Orbit Measurements¶
The astrojax.orbit_measurements module provides measurement functions
and noise covariance constructors for orbit determination sensors. These
are designed to plug directly into the estimation filters from
astrojax.estimation.
Purpose¶
In state estimation, a measurement function h(x) maps the full
state vector to an observable quantity (e.g., extracting position from a
position-velocity state). A measurement noise covariance R
describes the sensor's uncertainty. Together, they define how a filter
incorporates sensor data.
This module provides both components for common orbit determination
sensors so you can pass them directly to ekf_update or ukf_update.
Available Models¶
GNSS¶
| Function | Description |
|---|---|
gnss_position_measurement |
Extracts position [x, y, z] from the state vector |
gnss_measurement_noise |
Builds a (3, 3) diagonal noise covariance from a position sigma |
gnss_position_velocity_measurement |
Extracts position and velocity [x, y, z, vx, vy, vz] from the state vector |
gnss_position_velocity_noise |
Builds a (6, 6) diagonal noise covariance from position and velocity sigmas |
Usage¶
Position-Only GNSS¶
import jax.numpy as jnp
from astrojax.orbit_measurements import (
gnss_position_measurement,
gnss_measurement_noise,
)
from astrojax.estimation import FilterState, ekf_update
# Build the noise covariance: 10 m 1-sigma position noise
R = gnss_measurement_noise(10.0) # (3, 3) diagonal, 100 on diagonal
# Simulated noisy position observation
z = jnp.array([6878e3 + 5.0, 3.0, -2.0])
# Update a filter state with the observation
state = FilterState(
x=jnp.array([6878e3, 0.0, 0.0, 0.0, 7612.0, 0.0]),
P=jnp.diag(jnp.array([1e6, 1e6, 1e6, 1e2, 1e2, 1e2])),
)
result = ekf_update(state, z, gnss_position_measurement, R)
Position-Velocity GNSS¶
from astrojax.orbit_measurements import (
gnss_position_velocity_measurement,
gnss_position_velocity_noise,
)
# 10 m position noise, 0.1 m/s velocity noise
R_pv = gnss_position_velocity_noise(10.0, 0.1) # (6, 6) diagonal
z_pv = jnp.array([6878e3 + 5.0, 3.0, -2.0, 0.01, 7612.0 + 0.05, -0.01])

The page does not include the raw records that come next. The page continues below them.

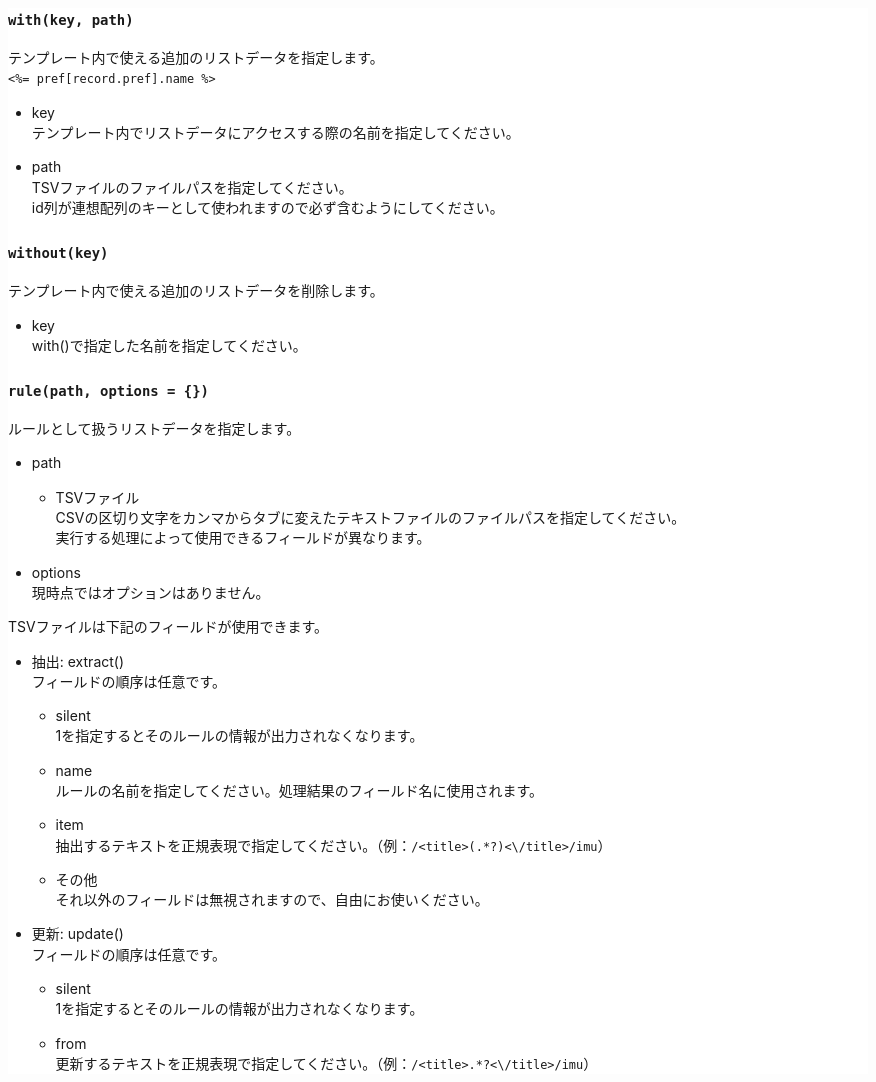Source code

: ### `with(key, path)`

テンプレート内で使える追加のリストデータを指定します。  
`<%= pref[record.pref].name %>`

* key  
  テンプレート内でリストデータにアクセスする際の名前を指定してください。

* path  
  TSVファイルのファイルパスを指定してください。  
  id列が連想配列のキーとして使われますので必ず含むようにしてください。


### `without(key)`

テンプレート内で使える追加のリストデータを削除します。

* key  
  with()で指定した名前を指定してください。


### `rule(path, options = {})`

ルールとして扱うリストデータを指定します。

* path  

  * TSVファイル  
	CSVの区切り文字をカンマからタブに変えたテキストファイルのファイルパスを指定してください。  
    実行する処理によって使用できるフィールドが異なります。

* options  
  現時点ではオプションはありません。

TSVファイルは下記のフィールドが使用できます。

* 抽出: extract()  
  フィールドの順序は任意です。

  * silent  
    1を指定するとそのルールの情報が出力されなくなります。

  * name  
    ルールの名前を指定してください。処理結果のフィールド名に使用されます。

  * item  
    抽出するテキストを正規表現で指定してください。（例：`/<title>(.*?)<\/title>/imu`）

  * その他  
    それ以外のフィールドは無視されますので、自由にお使いください。

* 更新: update()  
  フィールドの順序は任意です。

  * silent  
    1を指定するとそのルールの情報が出力されなくなります。

  * from  
    更新するテキストを正規表現で指定してください。（例：`/<title>.*?<\/title>/imu`）
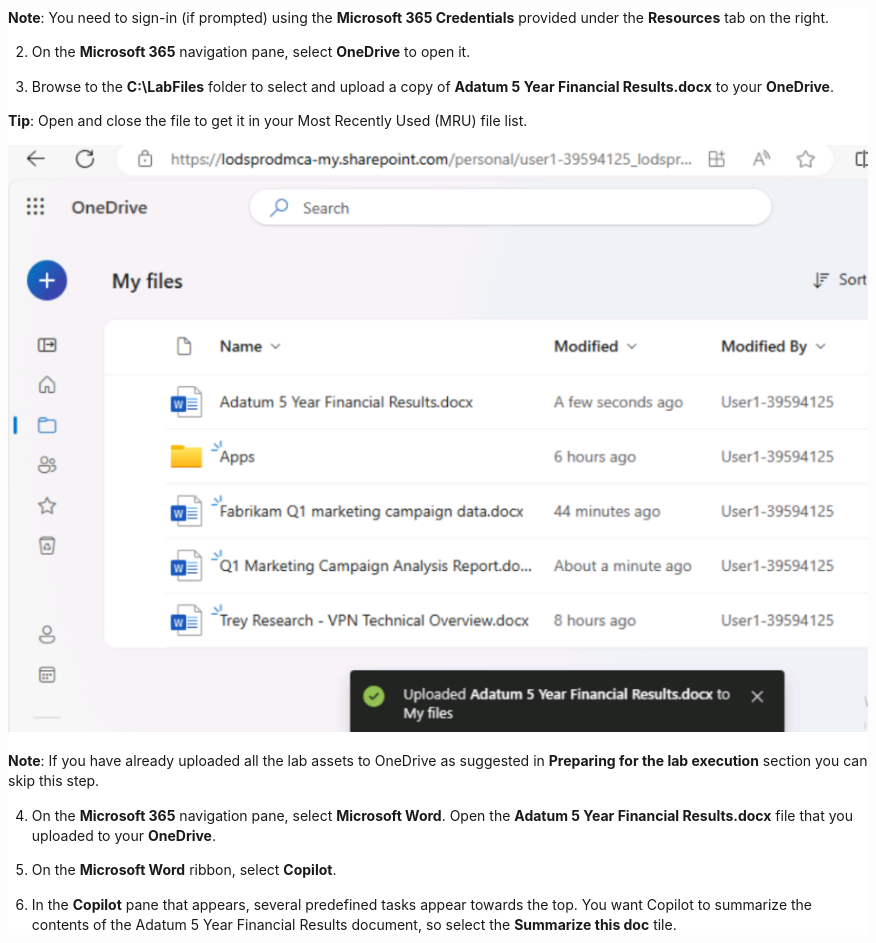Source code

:  **Note**: You need to sign-in (if prompted) using the **Microsoft 365
 Credentials** provided under the **Resources** tab on the right.

2.  On the **Microsoft 365** navigation pane, select **OneDrive** to
    open it.

3.  Browse to the **C:\LabFiles** folder to select and upload a copy
    of **Adatum 5 Year Financial Results.docx** to your **OneDrive**.

 **Tip**: Open and close the file to get it in your Most Recently Used
 (MRU) file list.

 ![](./media/image66.png)

 **Note**: If you have already uploaded all the lab assets to OneDrive
 as suggested in **Preparing for the lab execution** section you can
 skip this step.

4.  On the **Microsoft 365** navigation pane, select **Microsoft Word**.
    Open the **Adatum 5 Year Financial Results.docx** file that you
    uploaded to your **OneDrive**.

5.  On the **Microsoft Word** ribbon, select **Copilot**.

6.  In the **Copilot** pane that appears, several predefined tasks
    appear towards the top. You want Copilot to summarize the contents
    of the Adatum 5 Year Financial Results document, so select
    the **Summarize this doc** tile.
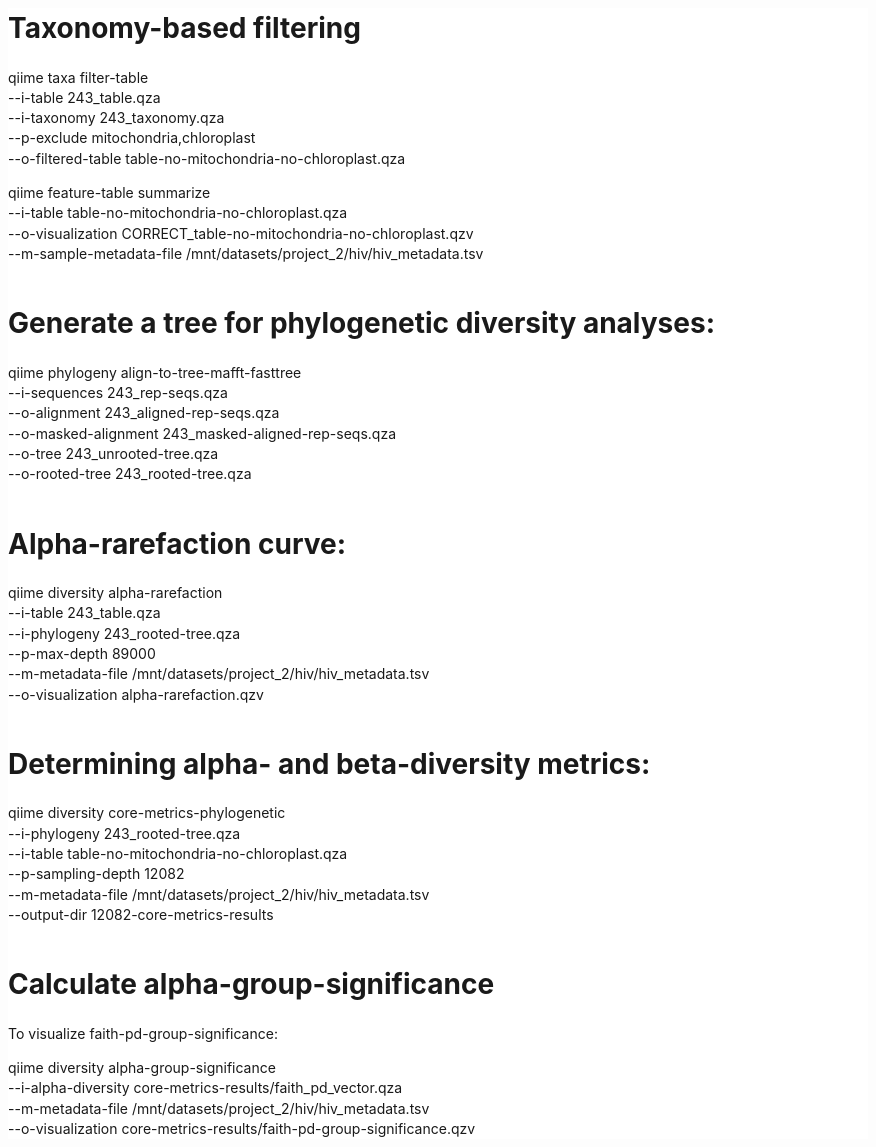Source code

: # Taxonomy-based filtering
qiime taxa filter-table \
  --i-table 243_table.qza \
  --i-taxonomy 243_taxonomy.qza \
  --p-exclude mitochondria,chloroplast \
  --o-filtered-table table-no-mitochondria-no-chloroplast.qza

qiime feature-table summarize \
  --i-table table-no-mitochondria-no-chloroplast.qza \
  --o-visualization CORRECT_table-no-mitochondria-no-chloroplast.qzv \
  --m-sample-metadata-file /mnt/datasets/project_2/hiv/hiv_metadata.tsv

# Generate a tree for phylogenetic diversity analyses:

qiime phylogeny align-to-tree-mafft-fasttree \
  --i-sequences 243_rep-seqs.qza \
  --o-alignment 243_aligned-rep-seqs.qza \
  --o-masked-alignment 243_masked-aligned-rep-seqs.qza \
  --o-tree 243_unrooted-tree.qza \
  --o-rooted-tree 243_rooted-tree.qza 

# Alpha-rarefaction curve:

qiime diversity alpha-rarefaction \
  --i-table 243_table.qza \
  --i-phylogeny 243_rooted-tree.qza \
  --p-max-depth 89000 \
  --m-metadata-file /mnt/datasets/project_2/hiv/hiv_metadata.tsv \
  --o-visualization alpha-rarefaction.qzv


# Determining alpha- and beta-diversity metrics:

qiime diversity core-metrics-phylogenetic \
  --i-phylogeny 243_rooted-tree.qza \
  --i-table table-no-mitochondria-no-chloroplast.qza \
  --p-sampling-depth 12082 \
  --m-metadata-file /mnt/datasets/project_2/hiv/hiv_metadata.tsv \
  --output-dir 12082-core-metrics-results

# Calculate alpha-group-significance

To visualize faith-pd-group-significance:

qiime diversity alpha-group-significance \
  --i-alpha-diversity core-metrics-results/faith_pd_vector.qza \
  --m-metadata-file /mnt/datasets/project_2/hiv/hiv_metadata.tsv \
  --o-visualization core-metrics-results/faith-pd-group-significance.qzv
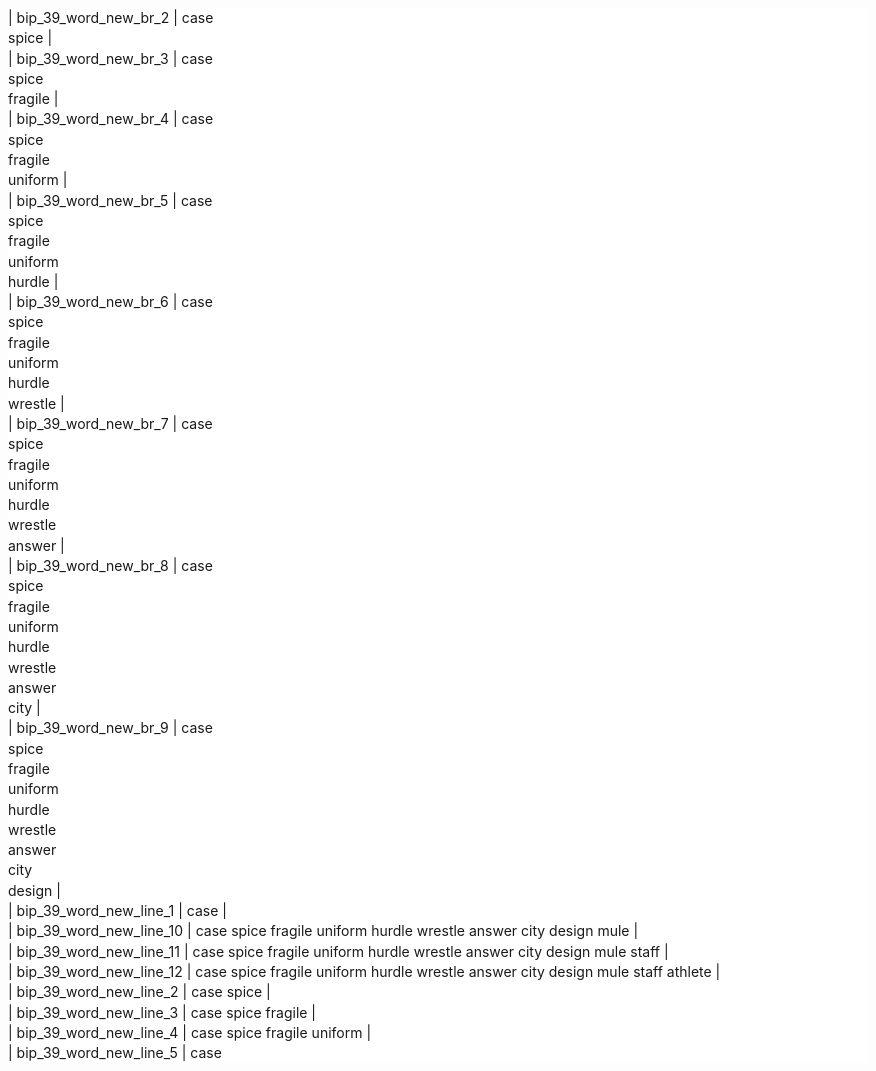 | bip_39_word_new_br_2 | case<br>spice |  
| bip_39_word_new_br_3 | case<br>spice<br>fragile |  
| bip_39_word_new_br_4 | case<br>spice<br>fragile<br>uniform |  
| bip_39_word_new_br_5 | case<br>spice<br>fragile<br>uniform<br>hurdle |  
| bip_39_word_new_br_6 | case<br>spice<br>fragile<br>uniform<br>hurdle<br>wrestle |  
| bip_39_word_new_br_7 | case<br>spice<br>fragile<br>uniform<br>hurdle<br>wrestle<br>answer |  
| bip_39_word_new_br_8 | case<br>spice<br>fragile<br>uniform<br>hurdle<br>wrestle<br>answer<br>city |  
| bip_39_word_new_br_9 | case<br>spice<br>fragile<br>uniform<br>hurdle<br>wrestle<br>answer<br>city<br>design |  
| bip_39_word_new_line_1 | case |  
| bip_39_word_new_line_10 | case
spice
fragile
uniform
hurdle
wrestle
answer
city
design
mule |  
| bip_39_word_new_line_11 | case
spice
fragile
uniform
hurdle
wrestle
answer
city
design
mule
staff |  
| bip_39_word_new_line_12 | case
spice
fragile
uniform
hurdle
wrestle
answer
city
design
mule
staff
athlete |  
| bip_39_word_new_line_2 | case
spice |  
| bip_39_word_new_line_3 | case
spice
fragile |  
| bip_39_word_new_line_4 | case
spice
fragile
uniform |  
| bip_39_word_new_line_5 | case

result = ekf_update(state, z_pv, gnss_position_velocity_measurement, R_pv)
Custom Measurement Functions¶
You can write your own measurement functions following the same
pattern: a pure function h(x) -> z that maps a state vector to an
observation vector.
def range_measurement(state):
"""Range from the origin to the spacecraft."""
r = state[:3]
return jnp.array([jnp.linalg.norm(r)])
R_range = jnp.array([[25.0]]) # 5 m 1-sigma range noise
result = ekf_update(state, z_range, range_measurement, R_range)
The EKF will compute the measurement Jacobian automatically via
jax.jacfwd. The UKF evaluates the function at sigma points, so no
Jacobian is needed. See the Estimation user guide for
full filter usage patterns.
Configurable precision
All measurement functions and noise constructors respect
astrojax.set_dtype(). Call set_dtype() before JIT compilation
to control float32 vs float64 precision.